◆ SÉRIE DE CONSIGNES:
• a. Recopiez, dans l’extrait sur l’érosion des bases fiscales, le passage qui va de « Dès lors, les » jusqu’à « France par exemple). » inclus.
• b. Donnez la suite de l’extrait consacré à l’érosion des bases fiscales et au transfert de bénéfices, en commençant après sa dernière phrase.

◆ EXTRAIT:
+===+

Dès lors, les États ont souhaité engager la réflexion pour répondre aux défis posés par l’érosion des bases fiscales et le transfert de bénéfices. Le G20 de Saint-Pétersbourg a ainsi mandaté, en 2013, l’OCDE pour contrer les stratégies de planification fiscale qui exploitent les failles et les différences dans les règles fiscales – les pratiques de BEPS(1) – et remettre les standards internationaux en phase avec le nouvel environnement économique mondial. Le travail de l’OCDE, qui s’articule autour de 15 actions, mise avant tout sur une plus grande transparence. Des changements se mettent progressivement en place, avec des premières traductions au niveau européen (les directives ATAD(2) notamment), mais également au niveau national (avec la mise en place du reporting pays par pays, en France par exemple).

+===+

◆ BLOC DE DONNÉES:
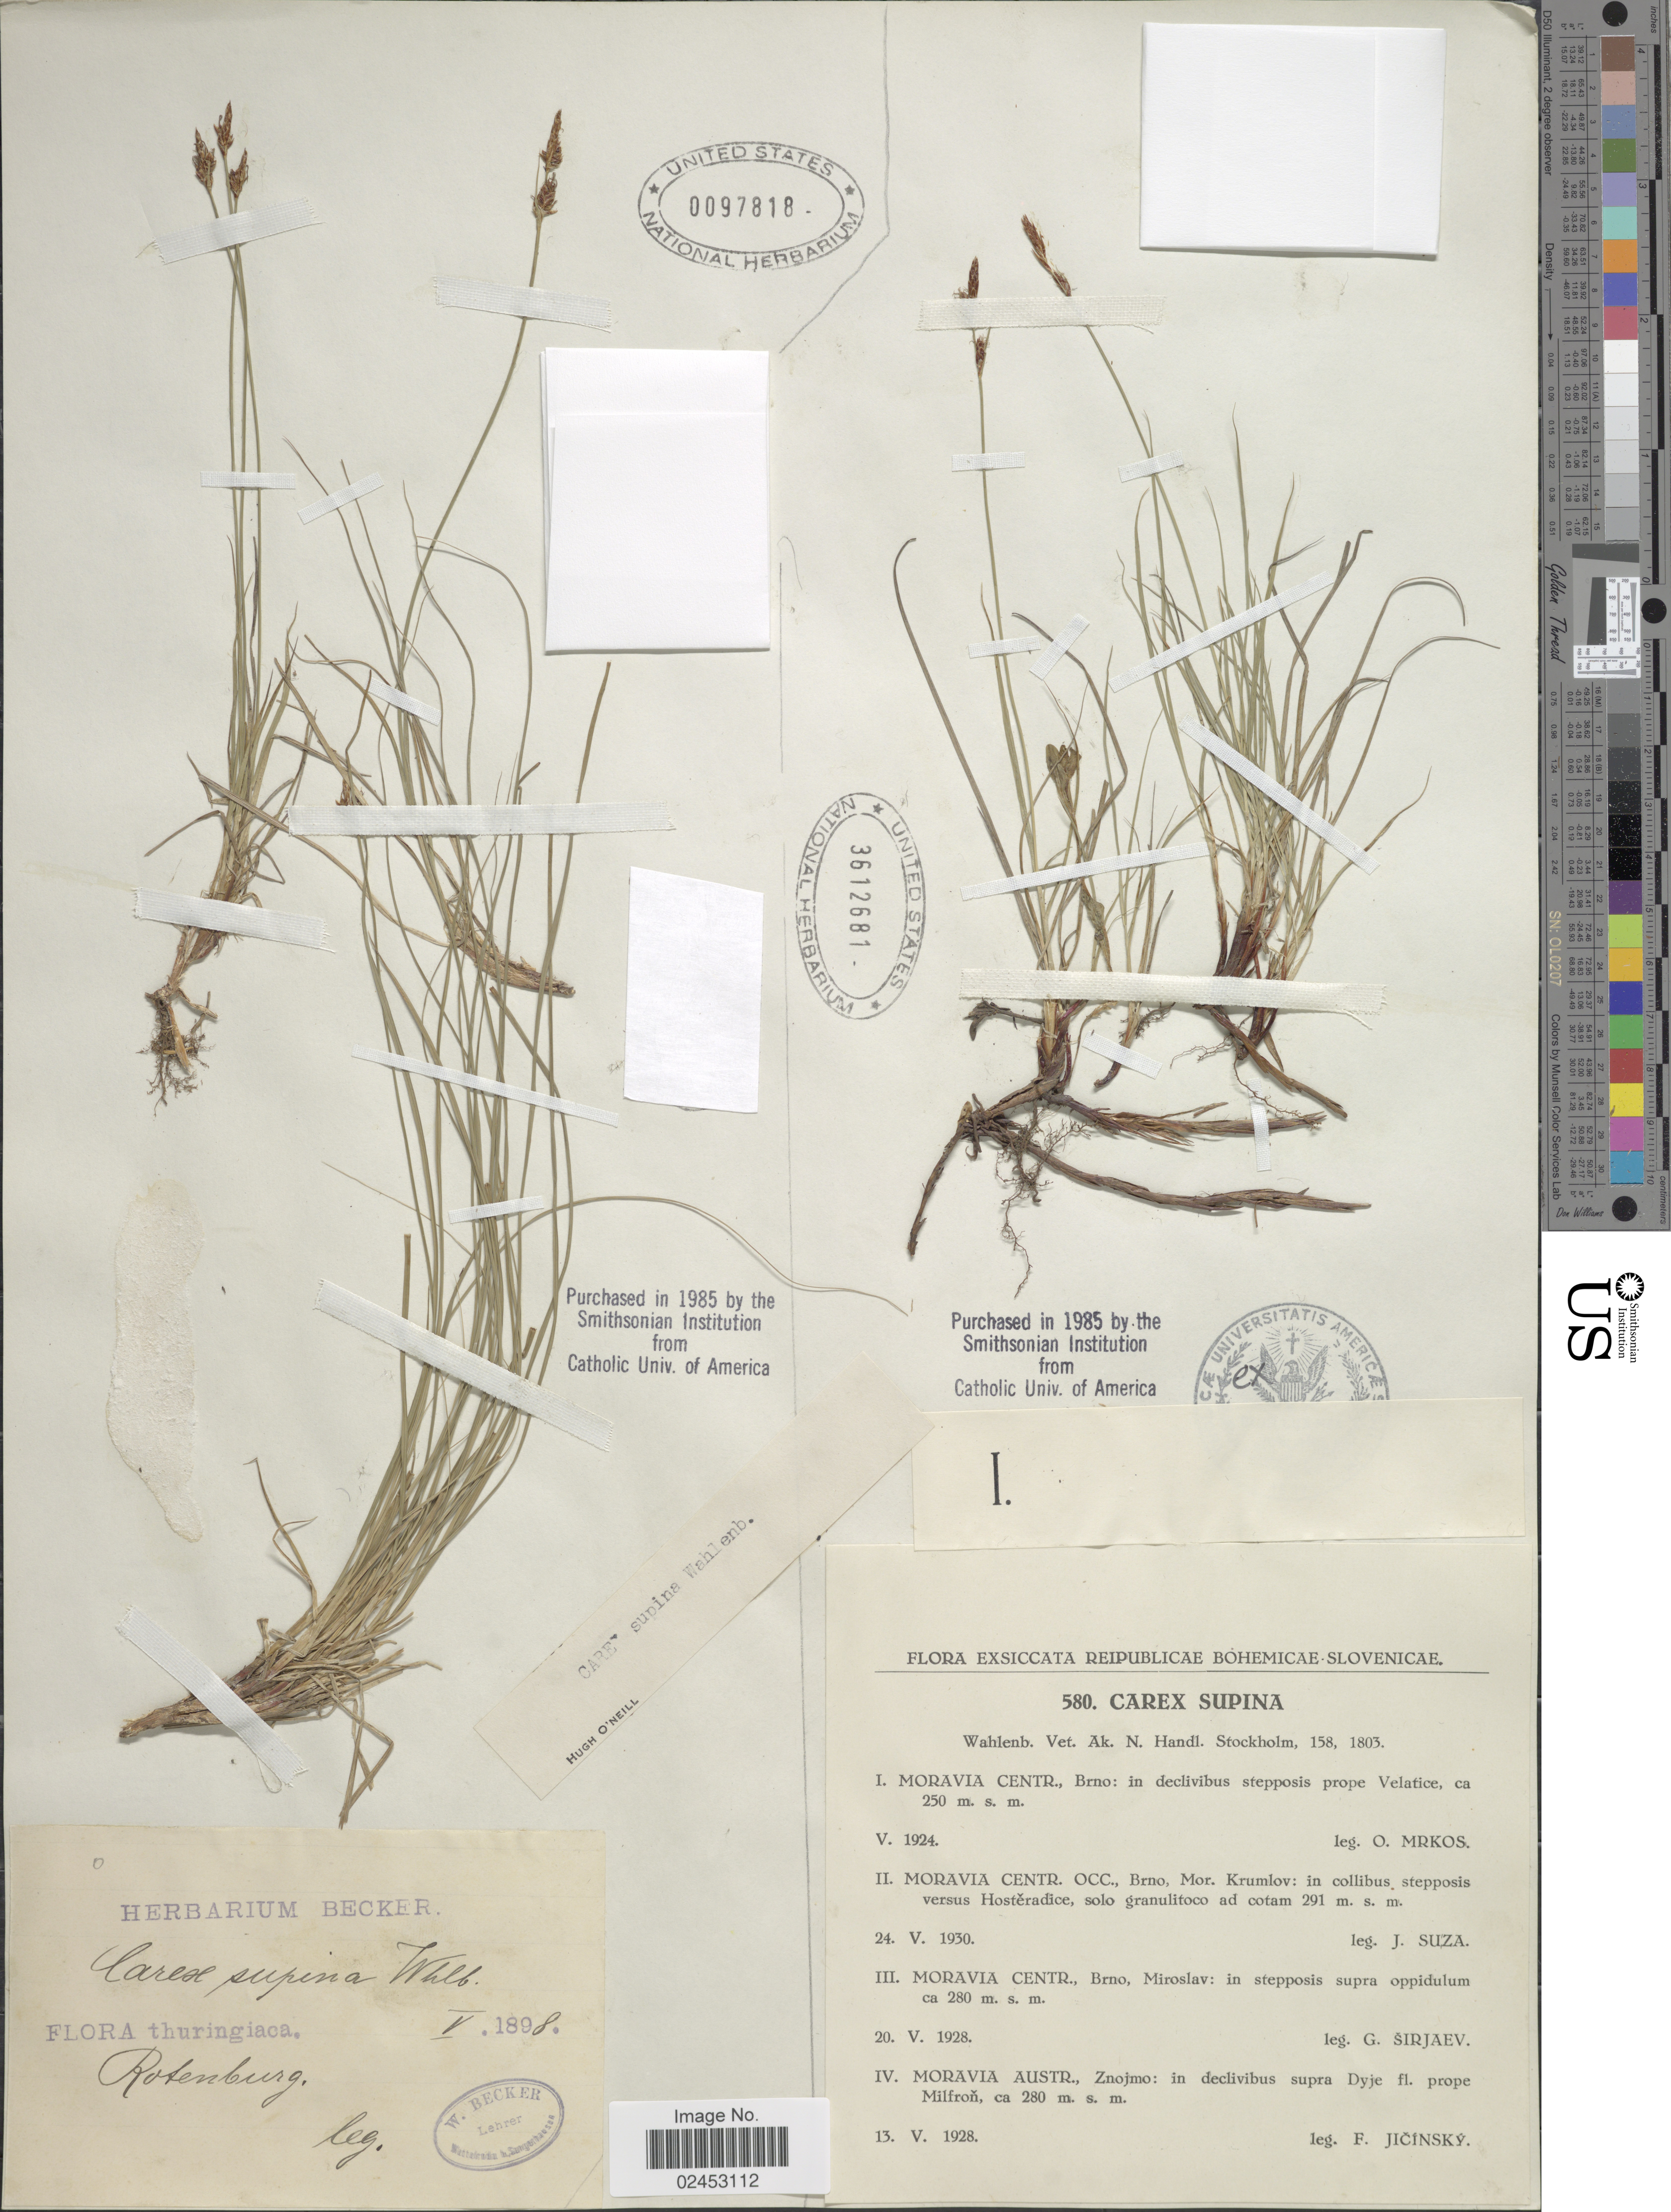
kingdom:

+===+

◆ RÉPONSES AUX CONSIGNES:
• a.
Dès lors, les États ont souhaité engager la réflexion pour répondre aux défis posés par l’érosion des bases fiscales et le transfert de bénéfices. Le G20 de Saint-Pétersbourg a ainsi mandaté, en 2013, l’OCDE pour contrer les stratégies de planification fiscale qui exploitent les failles et les différences dans les règles fiscales – les pratiques de BEPS(1) – et remettre les standards internationaux en phase avec le nouvel environnement économique mondial. Le travail de l’OCDE, qui s’articule autour de 15 actions, mise avant tout sur une plus grande transparence. Des changements se mettent progressivement en place, avec des premières traductions au niveau européen (les directives ATAD(2) notamment), mais également au niveau national (avec la mise en place du reporting pays par pays, en France par exemple).

• b.
C’est dans ce contexte que la Commission européenne a décidé de relancer, en octobre 2016(3), le projet d’ACCIS (ou CCCTB(4) en anglais), qui avait fait l’objet d’une première proposition de directive en 2011 finalement abandonnée faute d’accord unanime obtenu. Si l’ambition première de l’ACCIS était, en 2011, de réduire les obstacles aux activités transfrontières et d’alléger la charge administrative des entreprises, elle est aujourd’hui présentée par la Commission(5) comme la solu­tion globale aux transferts de bénéfices. Elle permettrait ainsi de supprimer les disparités entre les systèmes fiscaux nationaux, souvent exploitées par ceux qui se livrent à la planification fiscale agressive et de garantir une imposition plus proche du lieu où les bénéfices sont réalisés.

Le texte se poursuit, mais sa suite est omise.